Whether this renderer satisfies the sequence extension property.

get_stop_sequences()

Return stop token IDs or strings that signal end-of-generation for the model.

render_message(message, ctx)

Render a single message into its header/output/stop_overlap components.

Parameters:

  • message (Message) – The message to render.
  • ctx (RenderContext) – Context about the message's position in the conversation, including index, is_last flag, and prev_message.

Returns: RenderedMessage: Container with header, output, and optionally stop_overlap components for loss masking.

parse_response(response)

Parse sampled tokens back into a Message.

Parameters:

  • response (list[int]) – Token IDs returned from sampling.

Returns: tuple[Message, bool]: A (message, success) tuple. If success is False, the response could not be parsed (e.g., missing stop token), but a best-effort message is still returned.

parse_response_streaming(response)

Parse response tokens with streaming, yielding incremental deltas.

Parameters:

  • response (list[int]) – Token IDs from the model.
  • Yields
  • StreamingMessageHeader – Once at the start of the message.
  • StreamingTextDelta – Incremental text content.
  • StreamingThinkingDelta – Incremental thinking/reasoning content.
  • Message – The complete parsed message at the end.

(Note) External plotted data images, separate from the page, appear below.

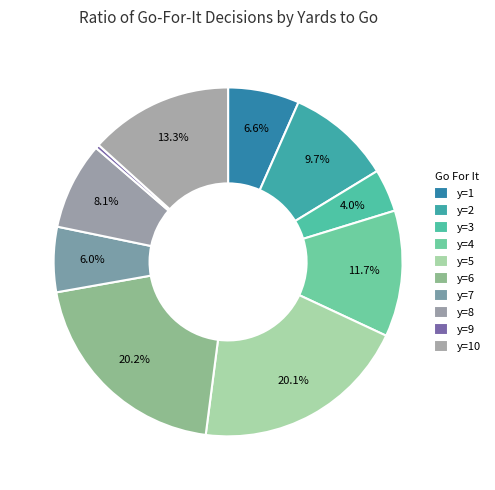

Which has a higher value, y=2 or y=7?

y=2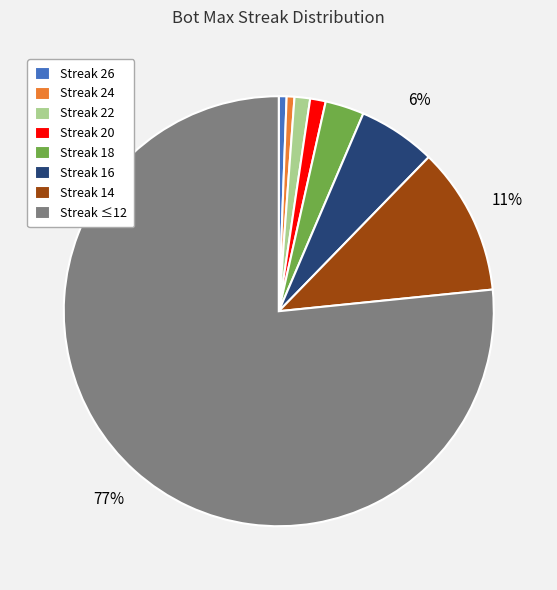

Between Streak 18 and Streak 24, which is larger?

Streak 18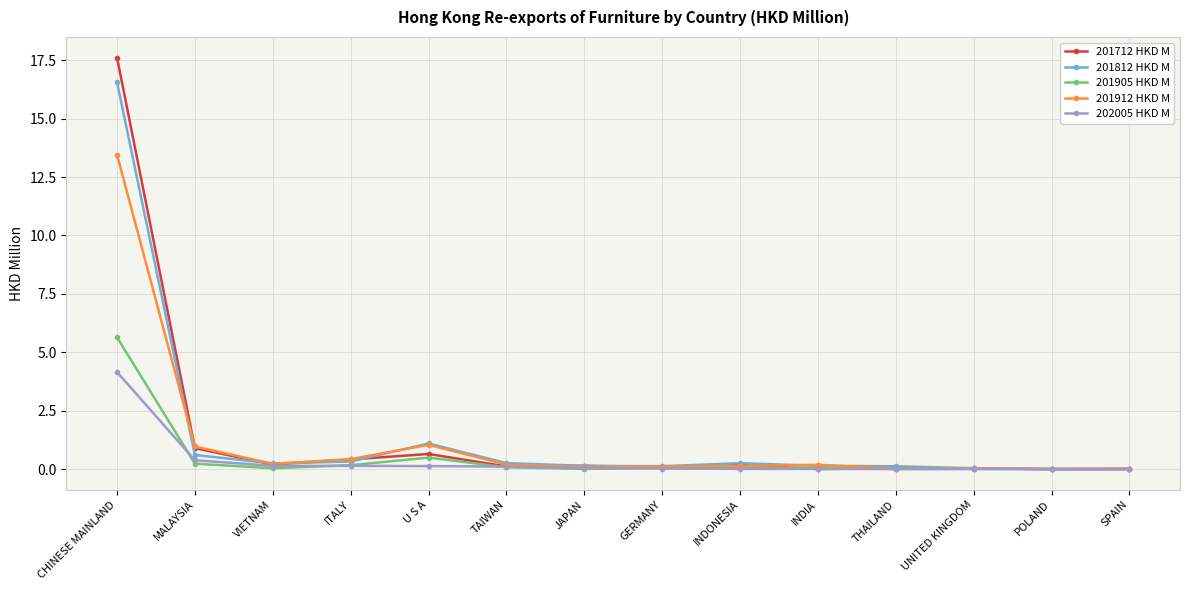

What is the difference between the maximum and minimum values in the 201912 HKD M series?

13.4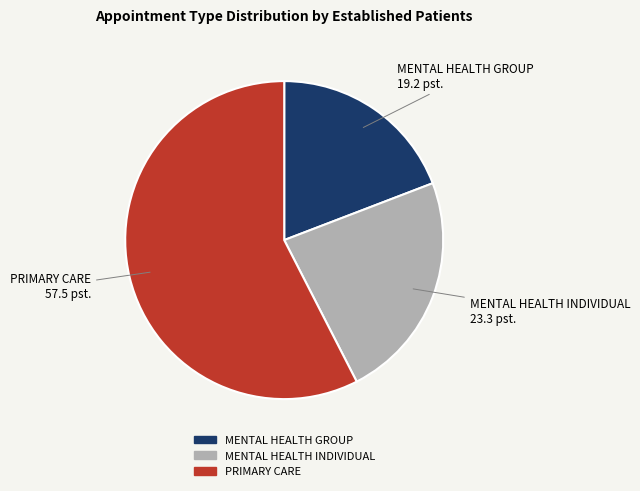

Which category accounts for the majority?

PRIMARY CARE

to_openai_message(message)

Convert a Message to OpenAI chat completions API format.

Parameters:

  • message (Message) – The Message to convert.

Returns: dict: A dict in OpenAI API message format.

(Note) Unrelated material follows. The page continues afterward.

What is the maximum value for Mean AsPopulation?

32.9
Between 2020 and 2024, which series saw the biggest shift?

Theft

create_conversation_prefix_with_tools(tools, system_prompt)

Create message(s) with tool specifications to prepend to conversations.

Parameters:

  • tools (list[ToolSpec]) – List of tool specifications.
  • system_prompt (str) – The system prompt content.

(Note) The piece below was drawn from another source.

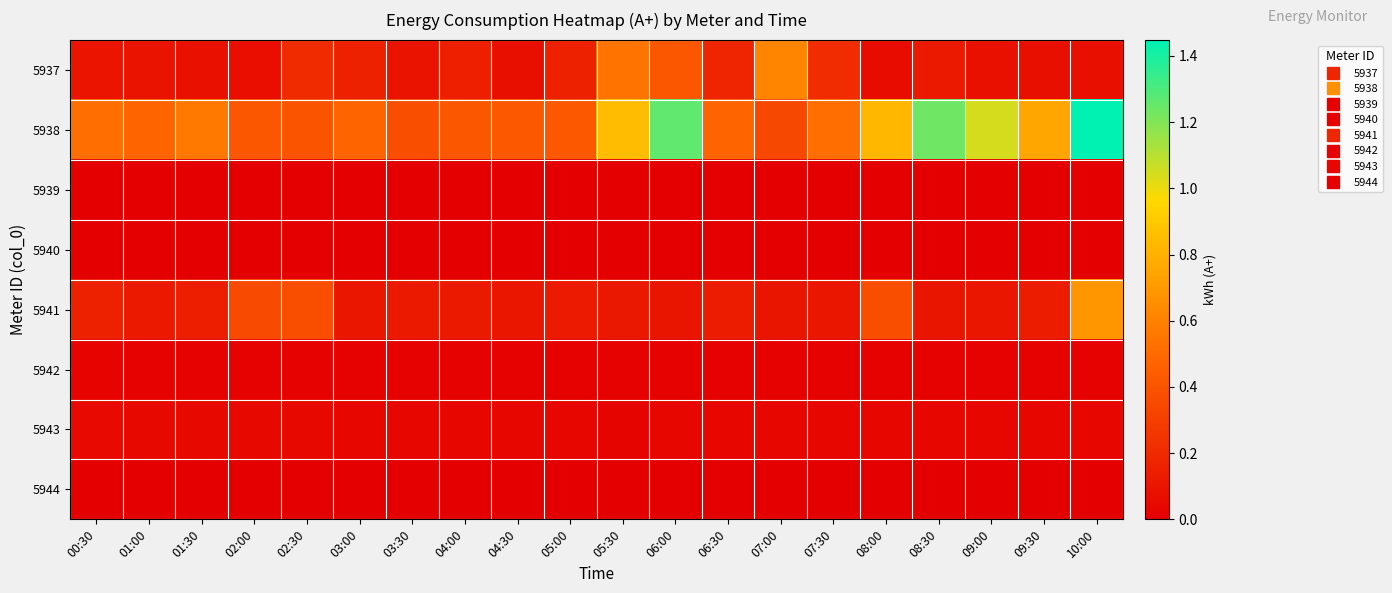

Which series has the largest total across all categories?

5938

Returns: list[Message]: List of messages to prepend to the conversation.

Raises:

  • NotImplementedError: If the renderer doesn't support tool calling.

build_generation_prompt(messages, role, prefill)

Convert a message list to a token prompt for sampling.

Parameters:

  • messages (list[Message]) – A list of messages to render.
  • role (Role) – The role of the partial message to be completed. Defaults to "assistant".
  • prefill (str | None) – An optional string to prefill in the model's generation. Useful for constraining the start of the model's output.

Returns: tinker.ModelInput: A ModelInput containing the tokenized prompt.

build_supervised_examples(messages, train_on_what)

Build tokens and per-token weights for supervised fine-tuning.

Parameters:

  • messages (list[Message]) – The conversation to render.
  • train_on_what (TrainOnWhat) – Which parts of the sequence to compute loss on.

Returns: list[tuple[tinker.ModelInput, torch.Tensor]]: A list of (ModelInput, weight_tensor) tuples for training.

build_supervised_example(messages, train_on_what)

Build tokens and per-token weights for supervised fine-tuning.

Parameters:

  • messages (list[Message]) – A list of messages to render.
  • train_on_what (TrainOnWhat) – Controls which tokens receive non-zero training weight: - LAST_ASSISTANT_MESSAGE: Only the last assistant message - LAST_ASSISTANT_TURN: The last assistant message after the last user message - ALL_ASSISTANT_MESSAGES: All assistant messages - ALL_MESSAGES: All messages (but not headers) - ALL_TOKENS: Everything including headers - ALL_USER_AND_SYSTEM_MESSAGES: User and system messages only - CUSTOMIZED: Use the 'trainable' field on each message

Returns: tuple[tinker.ModelInput, torch.Tensor]: A (model_input, weights) tuple where weights is a 1-D float tensor with the same length as the total number of tokens.